WHAT YOU SHOULD DO »
Please copy out the stretch of the records from the line containing "#### Common Errors in JavaScript" through the line containing "- Check for missing semicolons or brackets.", character for character.
**** DATA RECORDS
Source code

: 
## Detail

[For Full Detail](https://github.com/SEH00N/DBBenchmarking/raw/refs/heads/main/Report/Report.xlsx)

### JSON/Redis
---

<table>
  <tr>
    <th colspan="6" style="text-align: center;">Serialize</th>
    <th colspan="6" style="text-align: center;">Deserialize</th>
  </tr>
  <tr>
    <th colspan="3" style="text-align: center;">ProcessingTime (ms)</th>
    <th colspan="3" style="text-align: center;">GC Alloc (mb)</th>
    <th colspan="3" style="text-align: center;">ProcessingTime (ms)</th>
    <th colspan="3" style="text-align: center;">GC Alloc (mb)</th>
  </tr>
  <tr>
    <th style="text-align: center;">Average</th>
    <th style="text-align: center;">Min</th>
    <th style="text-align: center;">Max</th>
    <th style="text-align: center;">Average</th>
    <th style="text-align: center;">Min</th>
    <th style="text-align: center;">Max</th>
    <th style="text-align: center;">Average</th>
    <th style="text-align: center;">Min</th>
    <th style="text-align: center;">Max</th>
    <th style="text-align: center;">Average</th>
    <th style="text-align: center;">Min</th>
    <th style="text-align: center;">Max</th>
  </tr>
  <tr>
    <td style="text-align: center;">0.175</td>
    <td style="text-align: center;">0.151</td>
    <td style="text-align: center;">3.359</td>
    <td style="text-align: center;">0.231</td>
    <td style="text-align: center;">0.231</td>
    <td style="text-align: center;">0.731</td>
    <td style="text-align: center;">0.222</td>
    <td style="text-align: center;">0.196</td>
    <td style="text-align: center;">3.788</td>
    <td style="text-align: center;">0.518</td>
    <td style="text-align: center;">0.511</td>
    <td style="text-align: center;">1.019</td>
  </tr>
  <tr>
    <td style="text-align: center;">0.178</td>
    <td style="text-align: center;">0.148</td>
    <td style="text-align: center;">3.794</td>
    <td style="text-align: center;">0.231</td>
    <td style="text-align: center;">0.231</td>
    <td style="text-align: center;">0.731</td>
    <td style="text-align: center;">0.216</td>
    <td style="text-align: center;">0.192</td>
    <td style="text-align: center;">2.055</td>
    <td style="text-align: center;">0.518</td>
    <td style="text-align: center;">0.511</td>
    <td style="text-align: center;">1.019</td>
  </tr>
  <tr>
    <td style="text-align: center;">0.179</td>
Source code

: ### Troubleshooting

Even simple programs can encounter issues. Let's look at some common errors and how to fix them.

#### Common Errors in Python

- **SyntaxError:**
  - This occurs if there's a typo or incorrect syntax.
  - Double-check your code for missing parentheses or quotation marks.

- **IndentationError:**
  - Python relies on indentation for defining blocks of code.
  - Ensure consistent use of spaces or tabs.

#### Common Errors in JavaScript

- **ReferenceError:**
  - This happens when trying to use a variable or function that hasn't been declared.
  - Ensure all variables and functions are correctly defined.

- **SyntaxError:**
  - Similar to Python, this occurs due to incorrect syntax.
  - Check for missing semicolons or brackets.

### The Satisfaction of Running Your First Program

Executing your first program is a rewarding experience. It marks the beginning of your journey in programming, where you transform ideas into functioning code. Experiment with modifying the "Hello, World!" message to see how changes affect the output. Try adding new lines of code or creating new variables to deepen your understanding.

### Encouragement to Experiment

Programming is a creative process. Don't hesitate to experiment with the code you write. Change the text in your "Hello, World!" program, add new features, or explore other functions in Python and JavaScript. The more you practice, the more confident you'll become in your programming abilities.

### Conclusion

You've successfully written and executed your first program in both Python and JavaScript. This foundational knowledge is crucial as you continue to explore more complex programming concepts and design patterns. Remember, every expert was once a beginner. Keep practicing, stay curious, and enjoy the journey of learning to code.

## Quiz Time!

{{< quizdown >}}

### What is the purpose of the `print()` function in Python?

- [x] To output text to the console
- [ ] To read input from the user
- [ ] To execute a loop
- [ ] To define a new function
********
RESULT OF THE EXERCISE »
#### Common Errors in JavaScript

- **ReferenceError:**
  - This happens when trying to use a variable or function that hasn't been declared.
  - Ensure all variables and functions are correctly defined.

- **SyntaxError:**
  - Similar to Python, this occurs due to incorrect syntax.
  - Check for missing semicolons or brackets.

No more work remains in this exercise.